Song Yuming ran his finger through her hair. He regarded those black tresses and sighed. “You’re only sixteen, and I’m already thirty-three. To you I really am old, and I have already been through a lot. It’s okay to tell you about some of it… I really did give that bamboo & plum jade ornament to a girl. We grew up together. Her big brother was my best friend. He was the one playing the flute on the river that night. There was a time I thought I would marry her. But that girl, in the end married my elder brother.”
Xue Dongting looked up at him, saw a trace of futility in those pitch-black eyes. His voice was calm, as if he were relating a story that had nothing to do with him. He continued, “I once went on campaign, on the battlefield, I mustered troops. My hands have been soaked in blood. I grew used to seeing heads lopped off, lances plunged violently into chests…” His voice was trembling.
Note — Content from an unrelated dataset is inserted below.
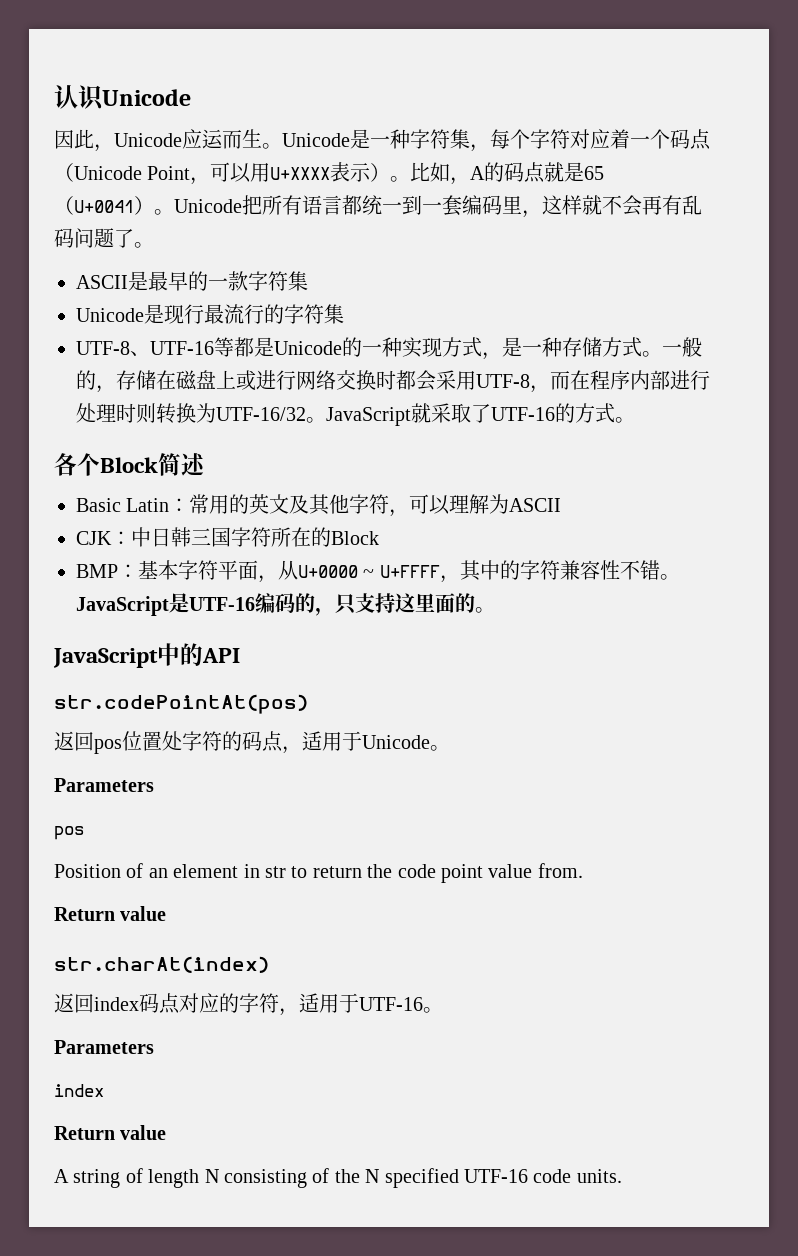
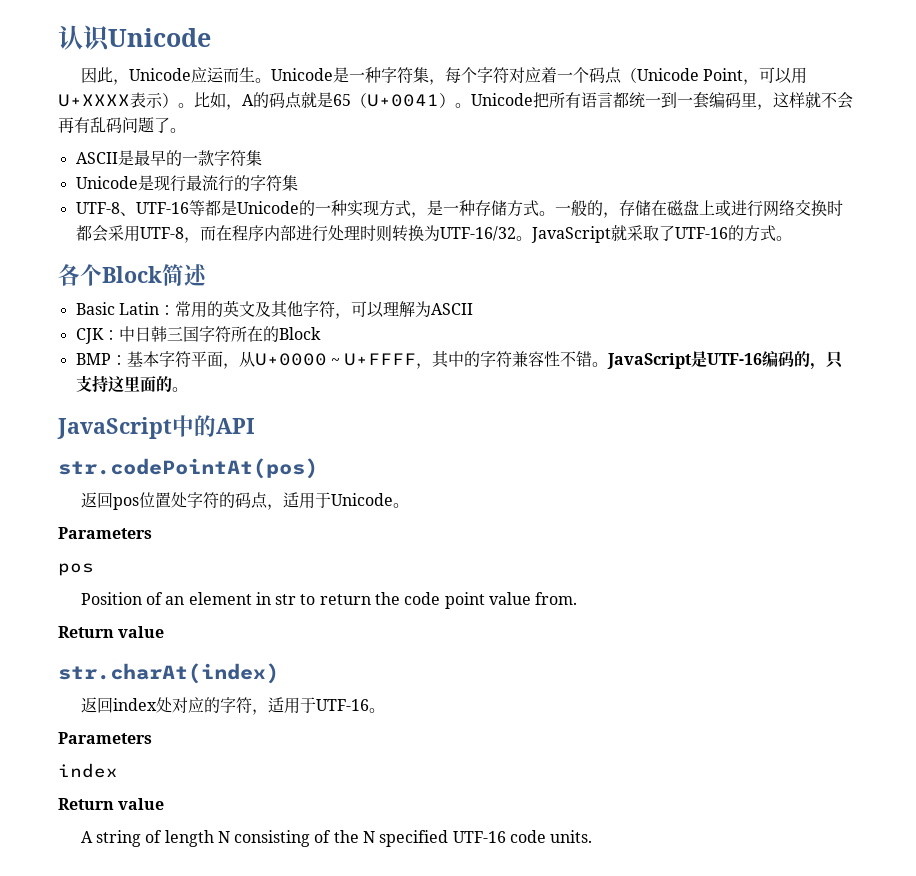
[139,993,180,1014] 码点 -> [155,697,172,713] 处

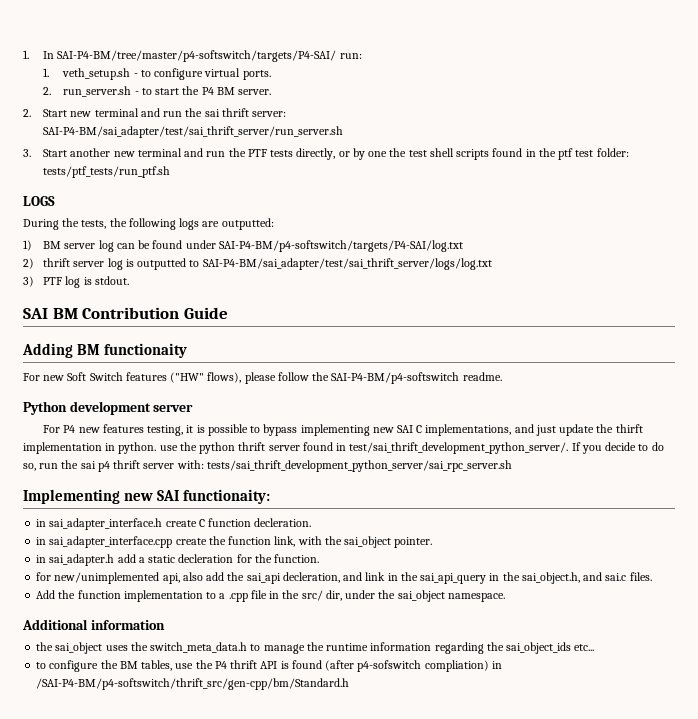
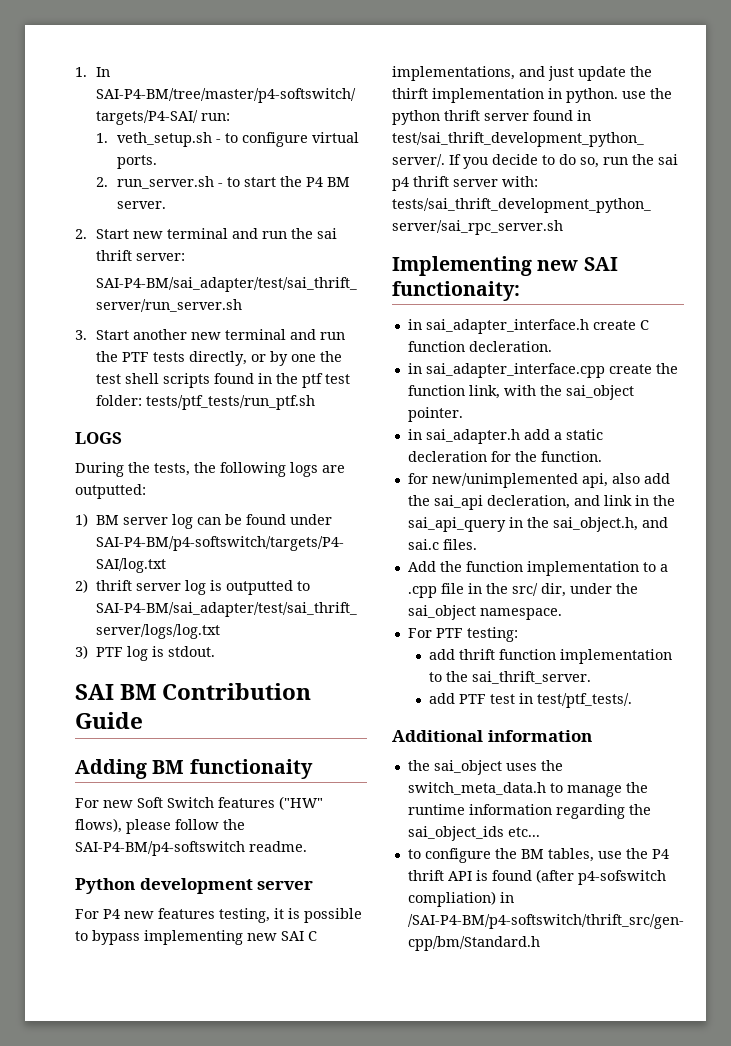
(505, 597) none -> [407,627,518,642] [428,649,672,664] [428,671,591,684] [428,693,632,708] // For PTF testing: // add thrift function implementation to the sai_thrift_server. // add PTF test in test/ptf_tests/.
“Don’t say any more,” Xue Dongting urged. “Don’t say any more.” She wrapped her arm around his neck. “I won’t ask,” she said softly. “Let the past stay in the past. I won’t ask anymore.”
“Dongting,” he said in a low voice, “Are you afraid of me?”
She shook her head. “I’m not afraid. You’re not a bad man, you’re… my husband.”
Song Yuming bent over and kissed her forehead. “I know I’m not from Clearcreek Village. I have no fields, no land, just this thatched hut and a fishing boat… Now that I have you I won’t let you suffer, and I certainly will never abandon you…”
“I know, hubby.” Xue Dongting looked at him. “I won’t ask about your past again. Even if you were a general on the battlefield before, you’re not now. I just want to pleasantly pass the days with you, okay? What does all that stuff outside this fishing village have to do with us anyway?”
Song Yuming’s brows knit slightly. He held her tight in his arms. “Okay,” he said softly.